Australia's internet service providers and rights holders remain stuck in a stalemate over the costs involved in the industry copyright infringement code five months after it was submitted, leaving the start date for the code's operation unclear.

The Communications Alliance handed the ACMA its draft version of the industry graduated warning scheme in April, after being warned by the government to come to an agreement within 120 days or have a code mandated for them.
The code involves an escalating notice scheme for fixed-line residential users who rights holders claim have infringed copyright.
However, in a replay of 2012 failed talks, the April draft document [pdf] contained no mention of the allocation of costs of the scheme.
Because of the disagreement, the ACMA is still yet to register the code almost five months after it was submitted for approval.
It also means the parties won't make the September 1 date specified in the draft code for the commencement of its operation.
The code will not come into effect until the issue has been resolved.
In an industry briefing today, the Communications Alliance revealed the heart of the costs issue lay in how the first 200,000 notices - the annual cap of notices that can be sent - would be funded and by whom, as well as the broader package of commercial arrangements.
"It will be critical we resolve the [costs] issue soon for the code to progress through the registration process," copyright code working committee chair Gary Smith, head of regulatory compliance at Optus, said.
However, he indicated a resolution was unlikely to be reached before September 1.
"In the coming days, weeks, months we'll see where we get to with the commercial arrangements and the ACMA's registration code."
Foxtel director of corporate affairs Bruce Meagher said there had been no direct pressure from the government to meet any particular timeline.
"As long as they're satisfied we're making progress, and we have been, they'll be ok," he said.
"There will be a point where they'll say 'you have to get this thing done', but we haven't got there yet."
Should ISPs contribute to cost?
Meagher said rights holders had agreed funds should be paid into a pool upfront so ISPs could be confident there was money available to fund the scheme.
But beyond that, he said, the parties may need arbitration from a judge to solve the remaining issue of how much rights holders - and ISPs - should contribute.
Foxtel wants ISPs to fund part of the scheme, but the Comms Alliance says rights holders should be required to pay the majority of the costs given the "enormous financial upside that will flow to rights holders from changing the behaviour of online infringers".
"We've contended that there are reasons why ISPs should contribute some portion of that cost, partly because it will help drive efficiency into their organisation .. but more broadly because we're all in this together," Meagher said.
"And as ISPs increasingly become content providers, the business imperative to make sure people are valuing those services will become more and more important [to them]."

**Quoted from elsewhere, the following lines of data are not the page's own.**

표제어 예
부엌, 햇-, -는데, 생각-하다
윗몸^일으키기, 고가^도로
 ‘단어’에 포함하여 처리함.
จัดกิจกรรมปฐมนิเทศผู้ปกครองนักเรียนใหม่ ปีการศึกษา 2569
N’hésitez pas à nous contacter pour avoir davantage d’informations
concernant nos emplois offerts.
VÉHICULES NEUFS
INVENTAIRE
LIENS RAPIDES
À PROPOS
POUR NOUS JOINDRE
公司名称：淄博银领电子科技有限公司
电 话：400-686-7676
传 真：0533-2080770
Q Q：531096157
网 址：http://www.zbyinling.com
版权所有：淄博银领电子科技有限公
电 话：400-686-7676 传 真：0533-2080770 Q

He argued that the apportioning of costs should be based on the assumptions of an "efficient" ISP - not the "lowest-common denominator, inefficient ISP".

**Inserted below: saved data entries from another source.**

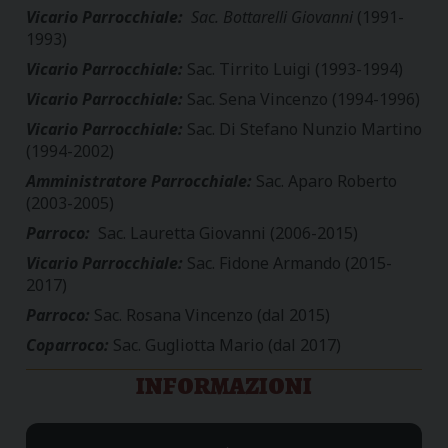
Vicario Parrocchiale:
Sac. Bottarelli Giovanni
(1991-
1993)
Vicario Parrocchiale:
Sac. Tirrito Luigi (1993-1994)
Vicario Parrocchiale:
Sac. Sena Vincenzo (1994-1996)
Vicario Parrocchiale:
Sac. Di Stefano Nunzio Martino
(1994-2002)
Amministratore Parrocchiale:
Sac. Aparo Roberto
(2003-2005)
Parroco:
Sac. Lauretta Giovanni (2006-2015)
Vicario Parrocchiale:
Sac. Fidone Armando (2015-
2017)
Parroco:
Sac. Rosana Vincenzo (dal 2015)
Coparroco:
Sac. Gugliotta Mario (dal 2017)
INFORMAZIONI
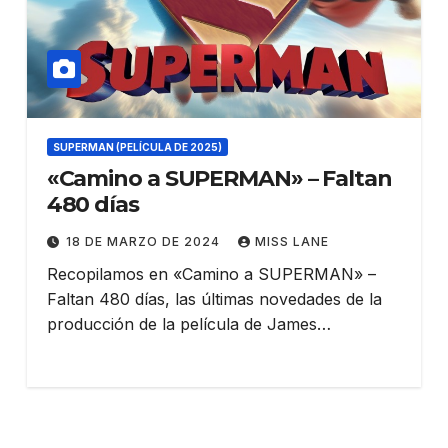
SUPERMAN (PELÍCULA DE 2025)
«Camino a SUPERMAN» – Faltan
480 días
18 DE MARZO DE 2024
MISS LANE
Recopilamos en «Camino a SUPERMAN» –
Faltan 480 días, las últimas novedades de la
producción de la película de James…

What the independent advisor said
The parties enlisted PriceWaterhouseCoopers earlier this year to conduct an independent assessment of how much the scheme would likely cost ISPs.
The industry has estimated its costs to be around $27 per IP address, while rights holders said the figure was more likely $6 per IP address, of which they were prepared to pay half, iTnews understands.

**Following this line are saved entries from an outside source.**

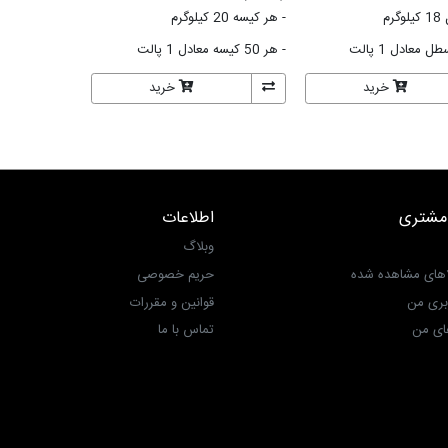
رم
- هر کیسه 20 کیلوگرم
- هر 50 کیسه معادل 1 پالت
خرید
خرید
مشتری
اطلاعات
وبلاگ
اهای مشاهده شده
حریم خصوصی
بری من
قوانین و مقررات
ی من‎
تماس با ما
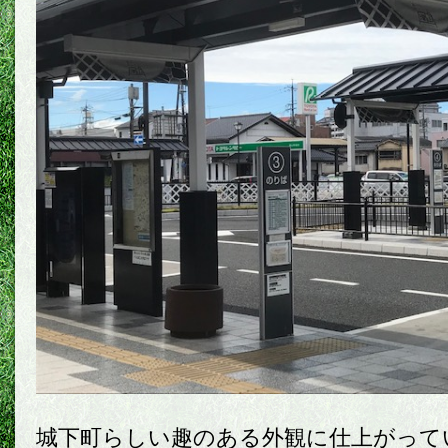
城下町らしい趣のある外観に仕上がって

It is understood the PwC report, which the parties received last month, put forward a range rather than a specific dollar figure, which tended toward the ISP argument of $27 per IP address.
"If the cost is too high, the scheme won't be used," Foxtel's Meagher argued today.
"We saw that in New Zealand where the government mandated $25 per IP address, and no-one used the scheme. We've got to work out a way of setting a price that encourages the scheme to be used."
The code applies to around 70 of Australia's biggest internet service providers, or all ISPs that provide residential fixed internet services to more than 1000 account holders.
If registered, the ACMA will have the power to direct telcos and ISPs to comply with the scheme. Civil penalties of up to $10 million apply for corporates that fail to comply.